Colorectal cancer (CRC) is a complex disease that doesn’t affect every patient in the same way. As cancer cells evolve, they form different groups, or sub-clones, that can behave in varied ways—some may spread (metastasize) more easily, and others might respond differently to treatments. This diversity makes it difficult for doctors to predict which patients will experience metastasis, the spread of cancer to other parts of the body, which is a key factor in determining how serious the disease becomes.
To improve patient outcomes, researchers have been searching for reliable biomarkers, which are molecules that can indicate the likelihood of disease progression or treatment response. Historically, the focus has been on proteins, but recent studies are shifting attention to another class of molecules: non-coding RNAs. Unlike the RNA molecules that carry instructions for making proteins, these non-coding RNAs don’t directly make proteins, yet they still play essential roles in how cells function.
One specific type of non-coding RNA, known as long non-coding RNAs (lncRNAs), makes up the majority of RNA in the body. These lncRNAs are especially interesting because they are highly specific to certain tissues and types of cancer. This means they could serve as precise indicators of disease, especially in cancers like CRC, where understanding the behavior of cells is key to predicting how the cancer will progress.
In this study, scientists at the University of Otago used a technique called spatial transcriptomics to get a clearer picture of where these lncRNAs are located within the tumor tissue itself. This technique is more accurate than traditional methods like bulk RNA sequencing, which averages out RNA expression across many cells, because spatial transcriptomics can show what is happening at the level of individual cells and specific regions of the tumor.

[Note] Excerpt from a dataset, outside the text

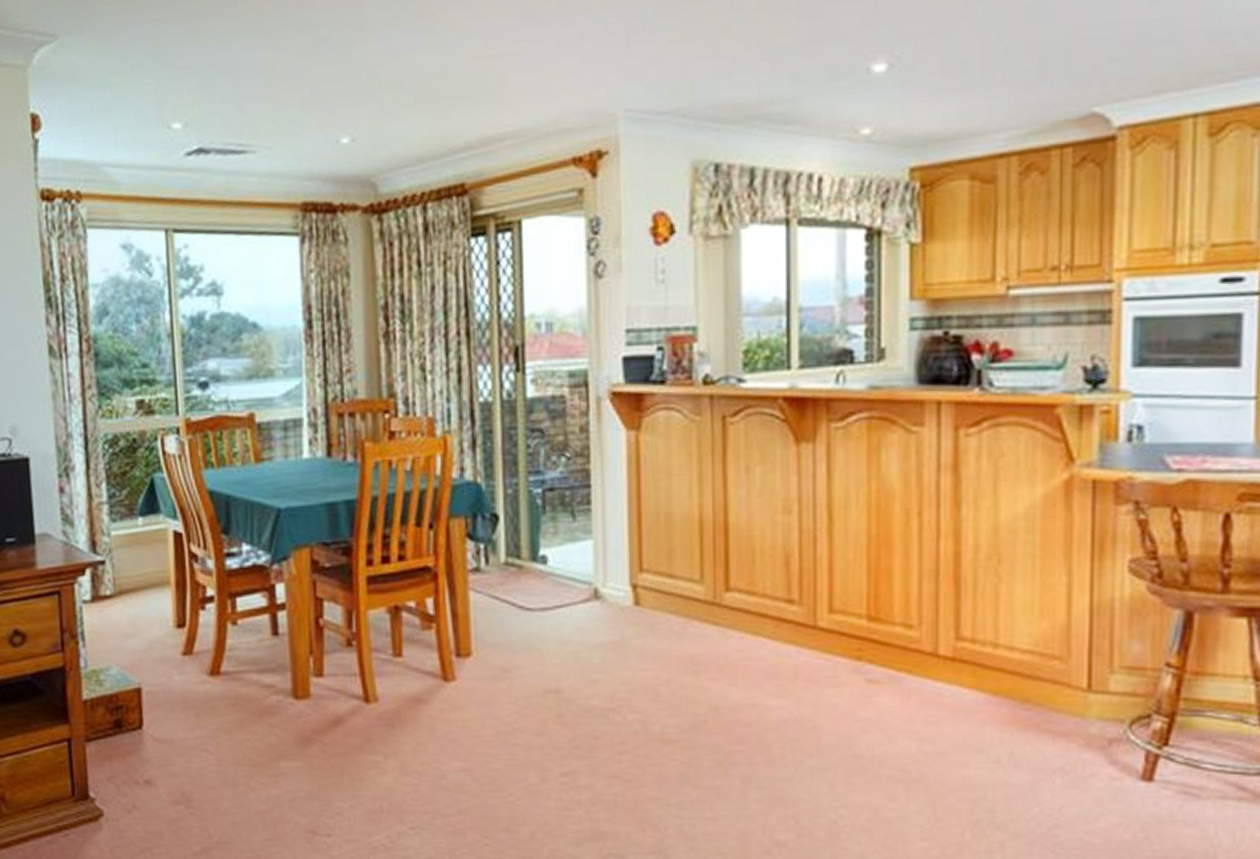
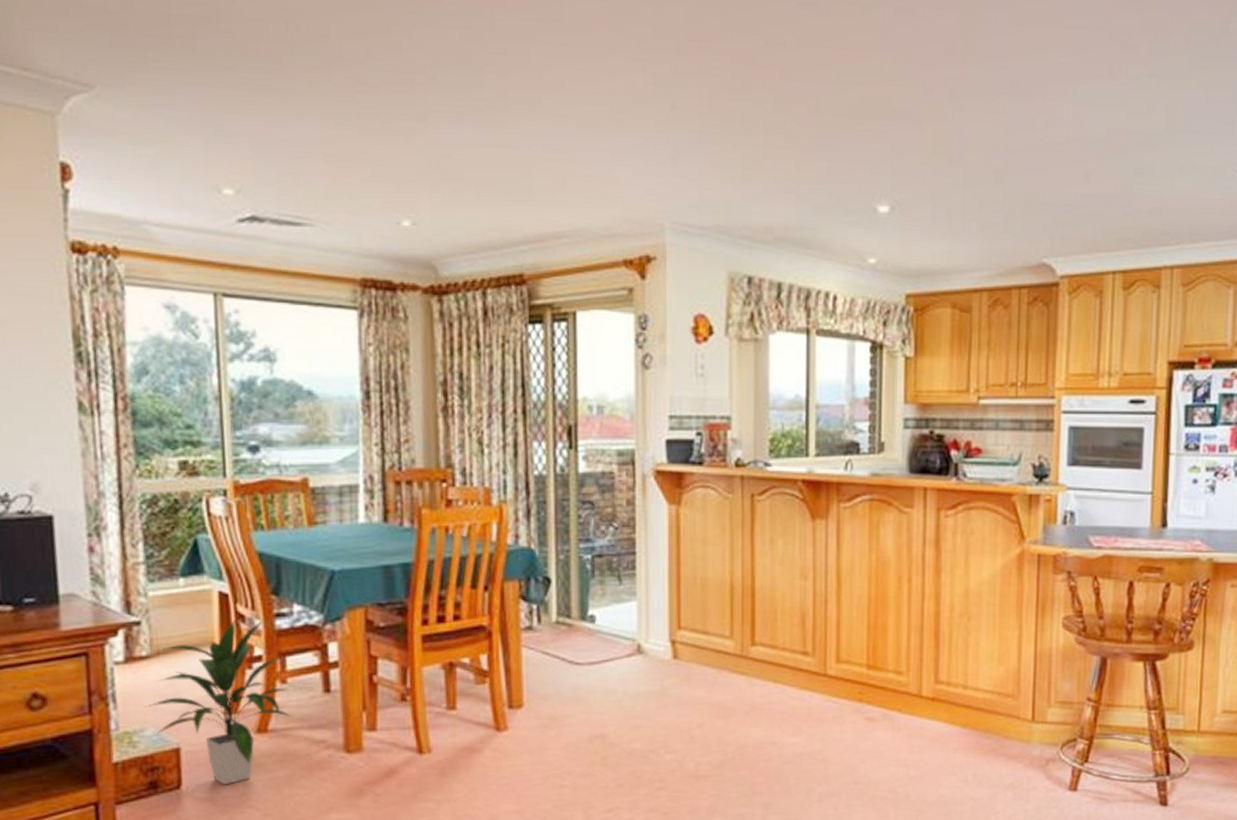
indoor plant: none [110,557,244,727] -> present [145,617,293,785]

Spatial transcriptomics confirms the spatial architecture of cellular tissue components
A Overview of methodology for identification and characterisation of lncRNA markers with potential clinical relevance. B H&E staining of tumour sections used for Visium spatial gene expression profiling, with pathologist annotations. Left = P1T, Middle = P2T, Right = P2M. Red arrows denote areas with high nuclei density (malignant lesions). Blue arrows denote adjacent normal tissue. Yellow arrows denote necrosis. Green arrows denote desmoplastic stroma (dense, fibrous tissue with low cellularity). Scale bars = 1000 µm. C Unbiased clustering of spots for P1T, P2T and P2M using the FindClusters algorithm (Seurat v4), with assigned cell or tissue types based on transcriptomic profile. Missing spots = removed during the QC process. D Tumour purity analysis based on cell type clusters from C. Adjacent normal = “Colon epithelium” and “Colon epithelium in EMT”. Tumour = all other cell types. E Distribution of cell and tissue types in each tissue, calculated as the sum of spots associated with each cluster, per tissue. F Percentage of total spots associated with each tissue. Image created with Biorender.com.

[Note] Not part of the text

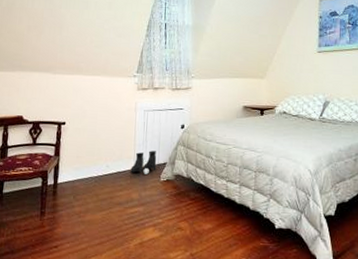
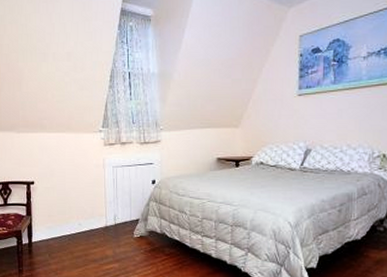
boots: present [130,151,157,174] -> none [103,207,129,231]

By using this method, the researchers identified 301 lncRNAs that were associated with malignant (cancerous) regions of CRC tumors. To make sure these findings were accurate, they compared them with data from publicly available studies, and the results held up. They then conducted further testing using a technique called RNA–FISH (Fluorescence In Situ Hybridization) to see exactly where three specific lncRNAs—LINC01978, PLAC4, and LINC01303—were being expressed.

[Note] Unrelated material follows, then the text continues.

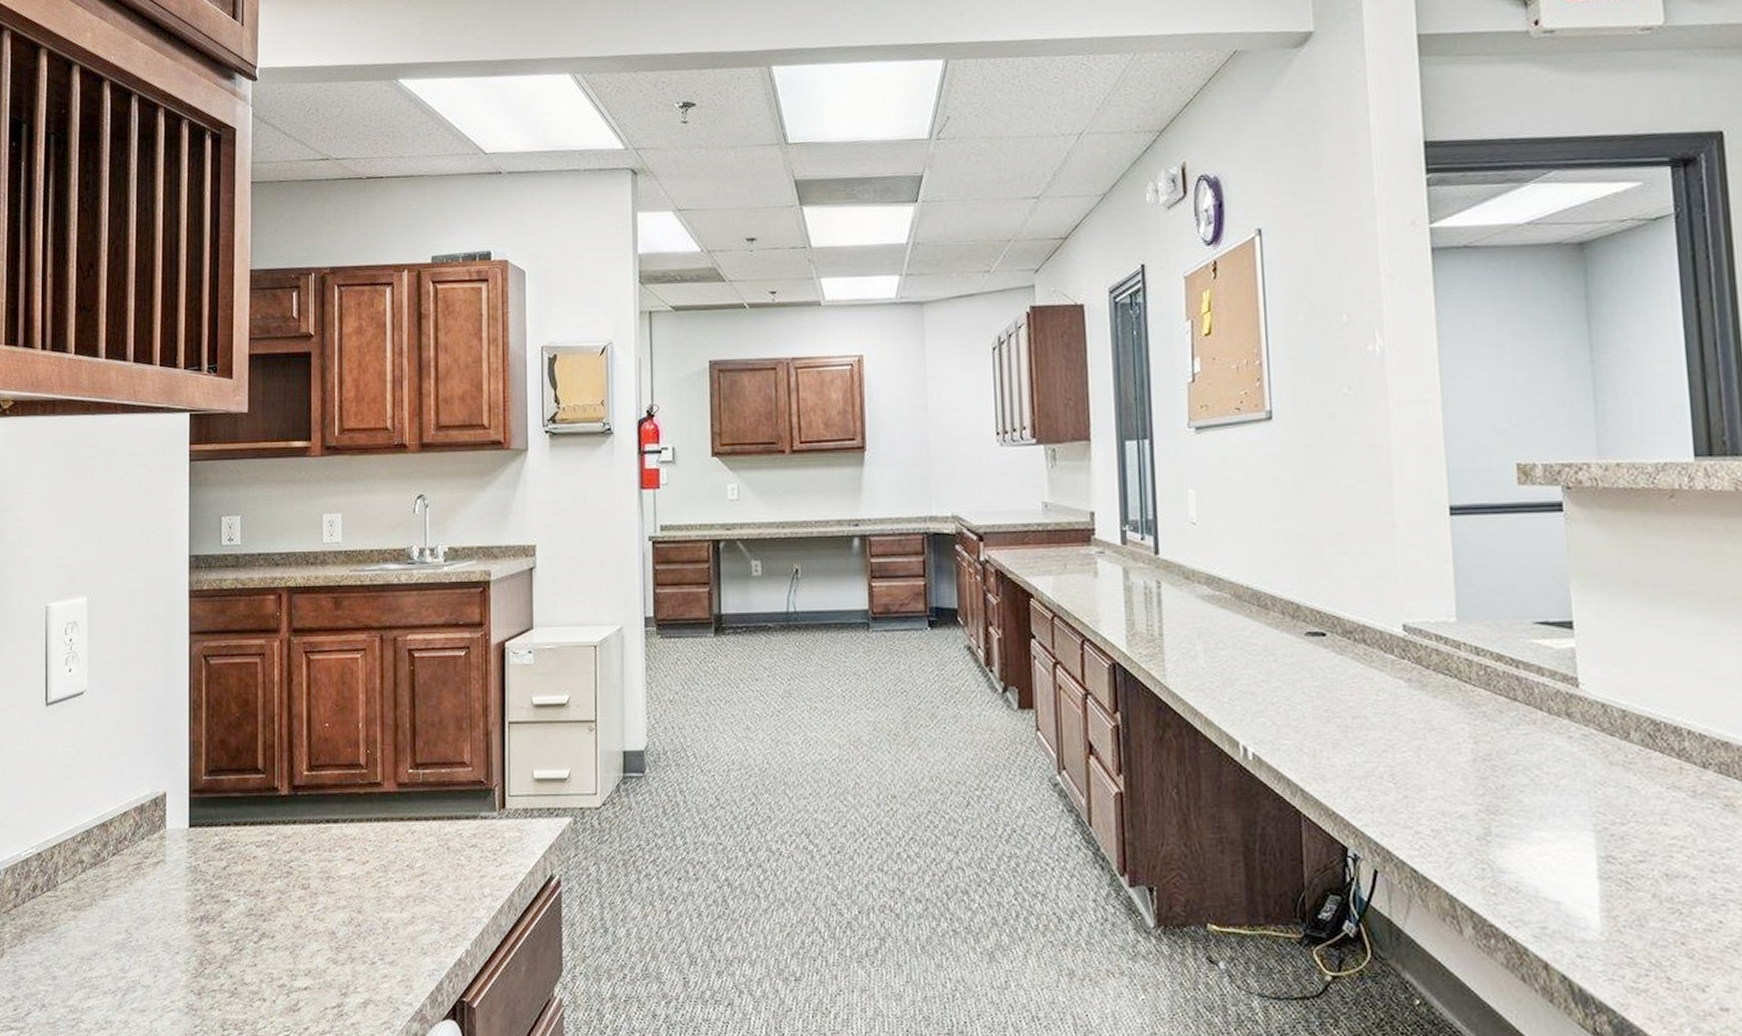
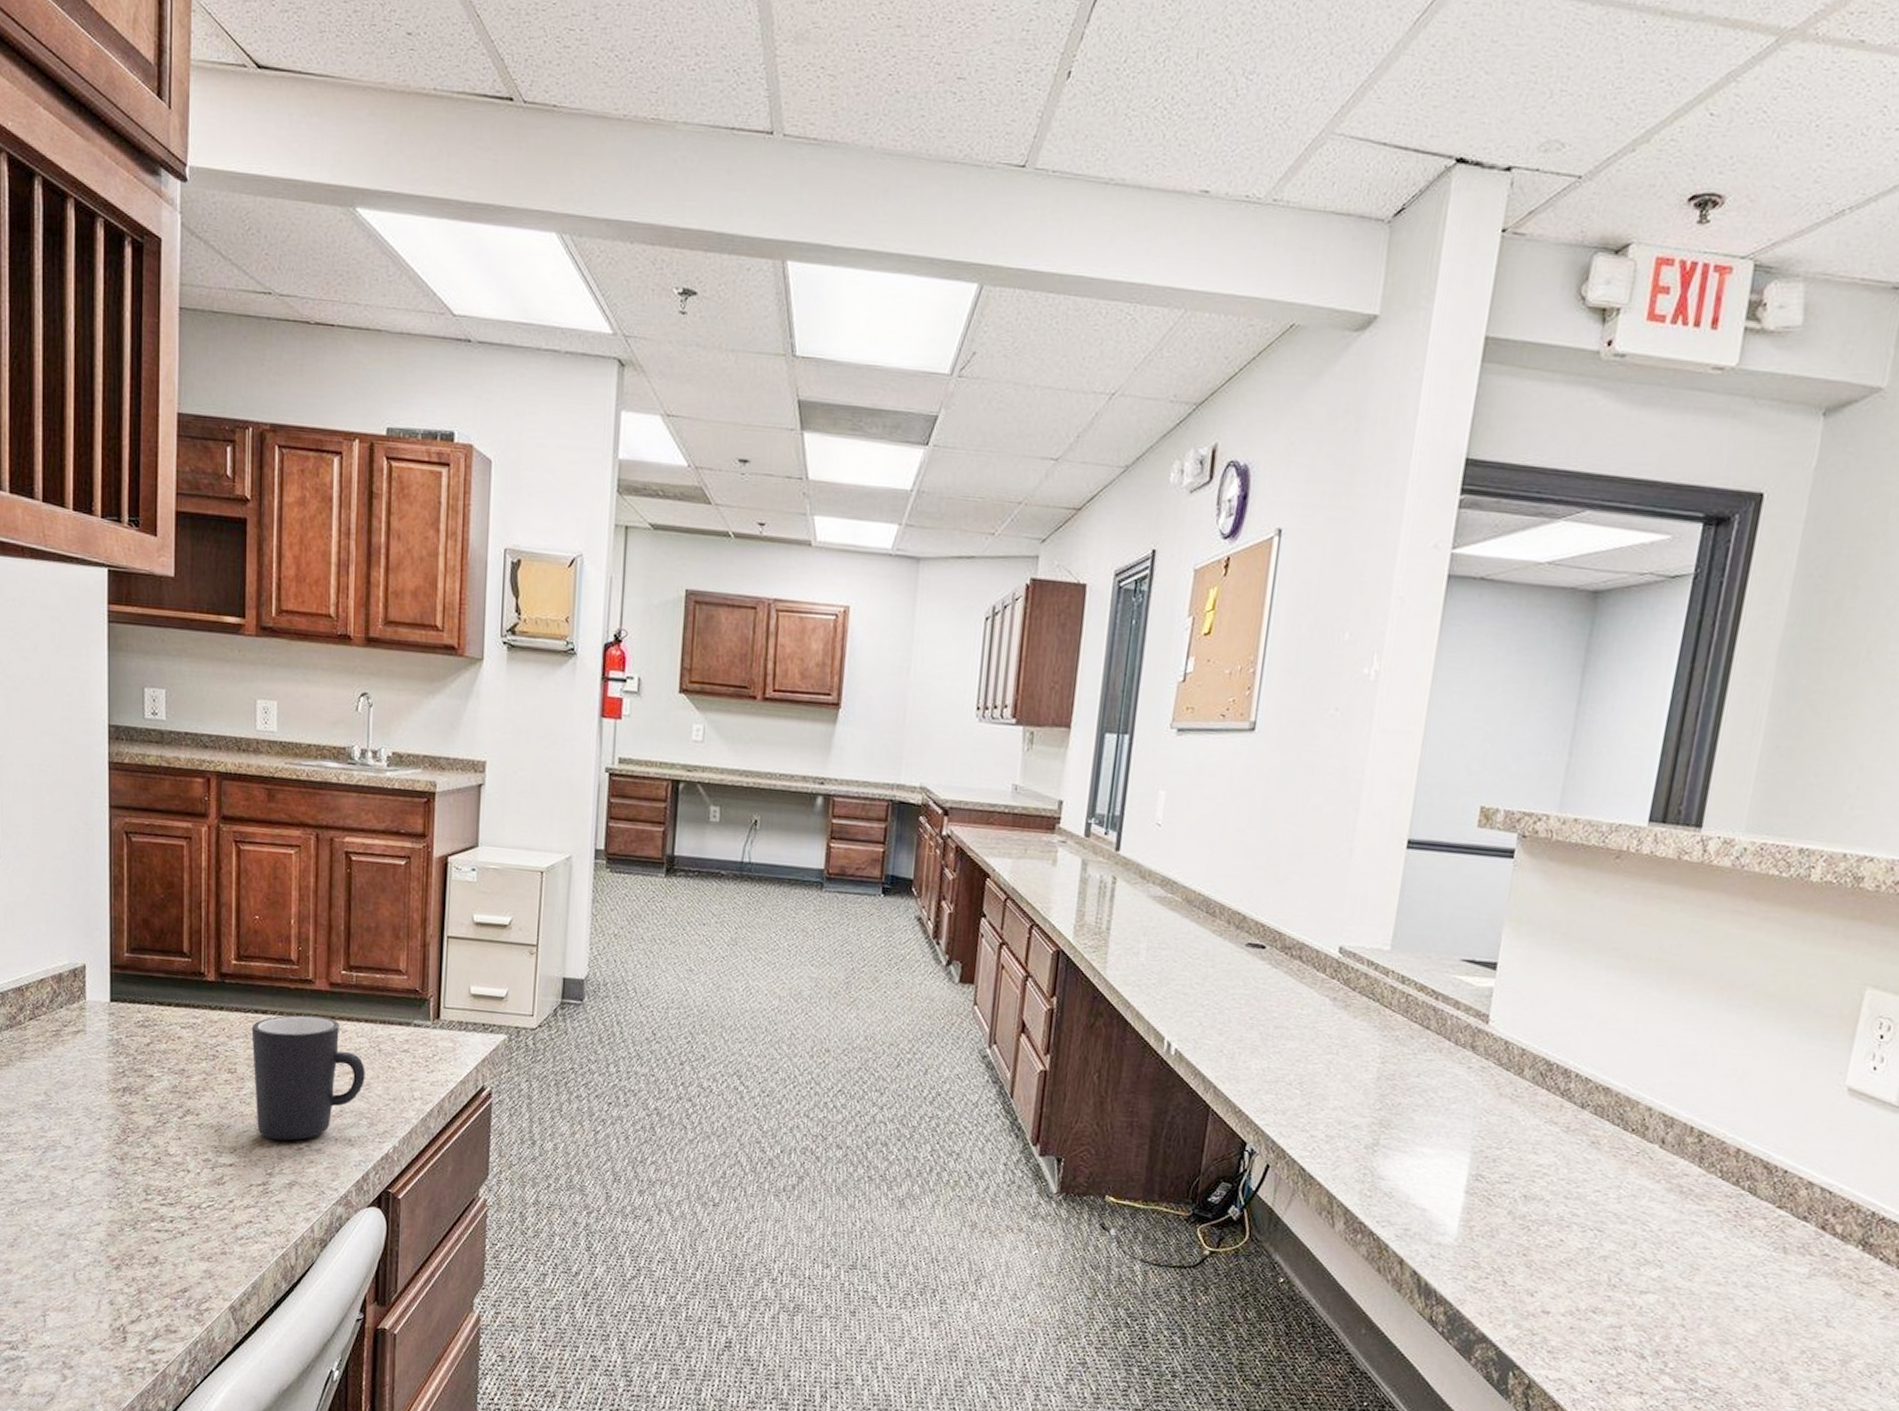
mug: none [324,819,435,955] -> present [251,1015,365,1141]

What they found was particularly exciting. These three lncRNAs were present in stage II tumors (a relatively early stage of CRC) but not in normal tissue. Moreover, they were even more abundant in metastatic tissues, which are the cancer cells that have spread to other parts of the body. This suggests that these lncRNAs could serve as early warning signs for patients who are at risk of their cancer spreading.
The discovery of these lncRNAs as potential biomarkers for predicting metastasis is a significant step forward in CRC research. By identifying these molecules early on, doctors could potentially assess a patient’s risk of metastasis before it happens, allowing for more tailored and timely treatments. This could improve the chances of successful intervention and help prevent the cancer from spreading to other parts of the body, ultimately leading to better patient outcomes.
This research highlights the growing importance of lncRNAs in cancer biology and their potential to serve as powerful tools for early detection and risk assessment in colorectal cancer. As our understanding of these molecules deepens, they could open up new avenues for diagnosis and treatment, offering hope to patients facing this challenging disease.